Outra estrutura nova criada é o Grupo de Idosos Arco-íris, o qual foi fundado em

1993, agregando atualmente mais de 70 sócios. Este grupo é uma das estruturas mais

atuantes da comunidade, promovendo encontros de integração, excursões, festas, bailes

e outras programações. Promove também um excelente intercâmbio com os grupos

vizinhos e mesmo mais distantes.

Recentemente, através da conquista pelo Orçamento Participativo do Estado, foi

atendida uma antiga reivindicação da comunidade e região, que era uma ligação através

de ponte sobre o Rio Forqueta, facilitando o acesso até o município de Marquês de

Souza. Esta ponte teve iniciada a sua construção no ano de 2001 e com previsão de

conclusão ainda no ano de 2002. Esta nova ponte, certamente trará a comunidade no

futuro novas perspectivas de desenvolvimento.

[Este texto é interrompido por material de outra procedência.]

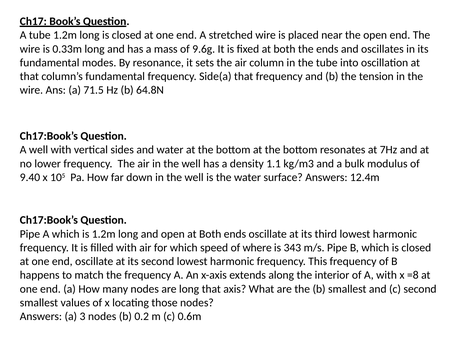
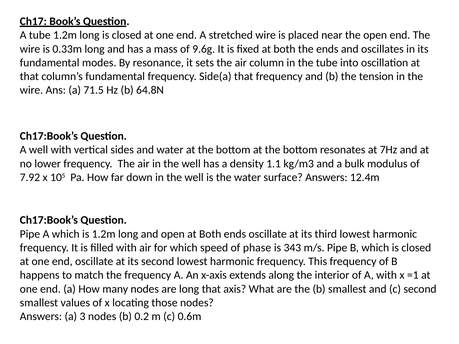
9.40: 9.40 -> 7.92
where: where -> phase
=8: =8 -> =1
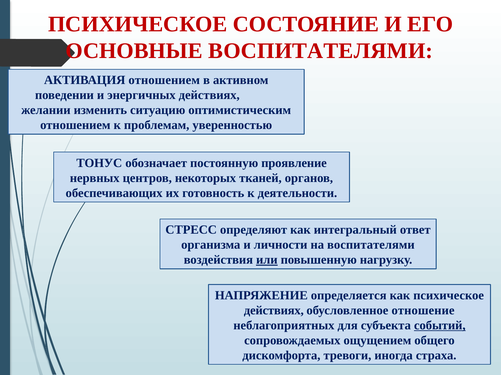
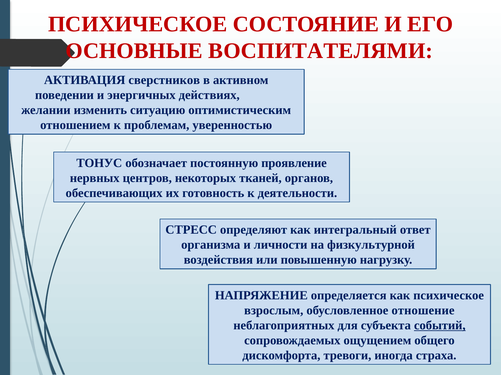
АКТИВАЦИЯ отношением: отношением -> сверстников
на воспитателями: воспитателями -> физкультурной
или underline: present -> none
действиях at (274, 311): действиях -> взрослым
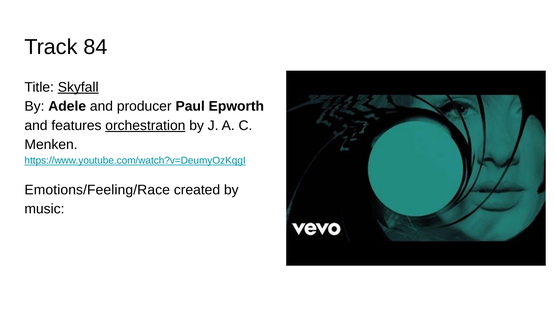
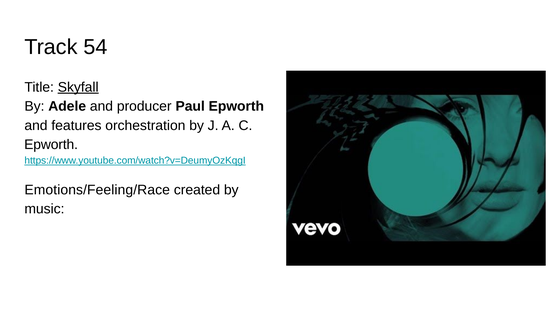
84: 84 -> 54
orchestration underline: present -> none
Menken at (51, 145): Menken -> Epworth
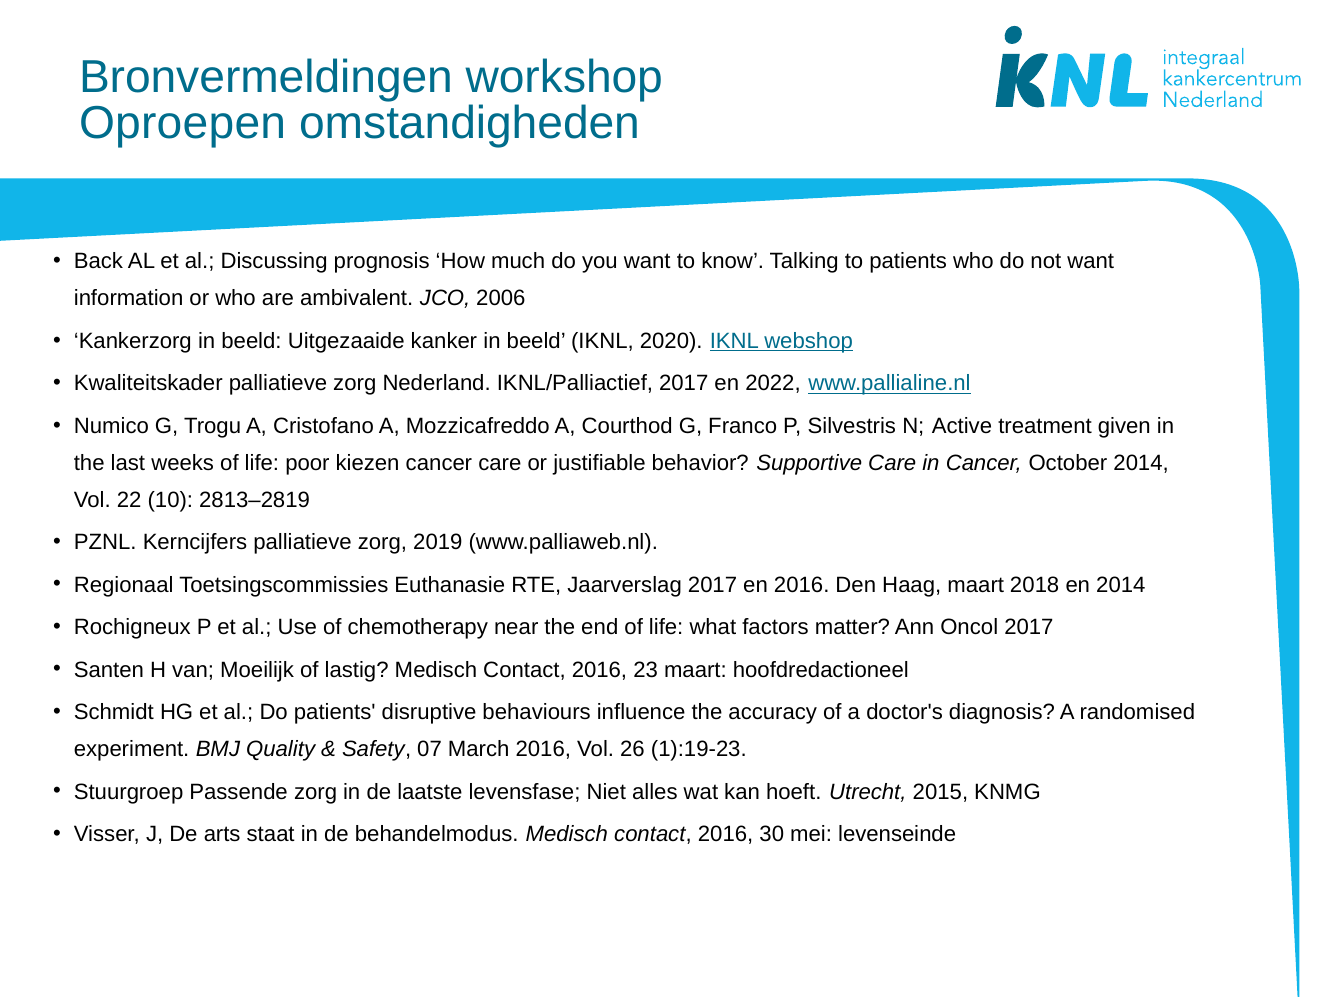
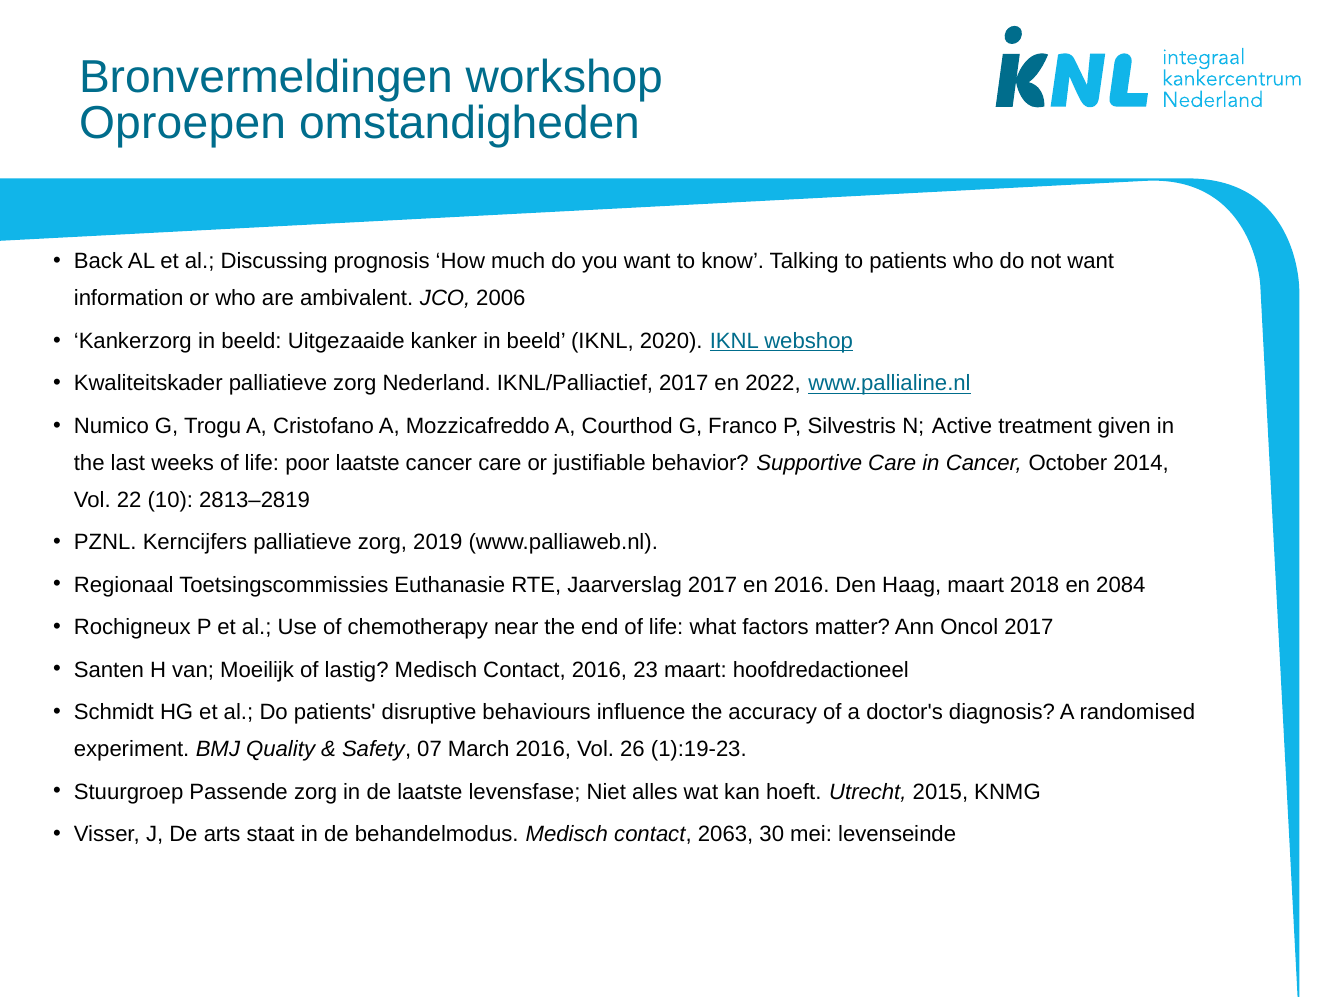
poor kiezen: kiezen -> laatste
en 2014: 2014 -> 2084
behandelmodus Medisch contact 2016: 2016 -> 2063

Ponte em construção que liga a comunidade ao município de Marques de Souza

Porém se analisarmos neste novo cenário, também ocorreram alterações em

estruturas importantes na comunidade. Isto é representado pela não renovação dos

associados ou participantes em determinadas estruturas que muito tem contribuído para

o desenvolvimento da comunidade, especialmente no componente cultural, religioso,

social e esportivo. Este fato põe em dúvida a continuidade destas instituições ao longo

do tempo.

O coral da comunidade precisa constantemente de novos componentes para a

transmissão do conhecimento, o que muito pouco ocorre na atualidade, pela falta de

jovens e pelo desinteresse dos mesmos por este tipo de atividade cultural. Assim como

os coros mistos já se fundiram para poder continuar a atuar na comunidade, isto também

pela falta de renovação por novos participantes e pelo não interesse dos mais jovens.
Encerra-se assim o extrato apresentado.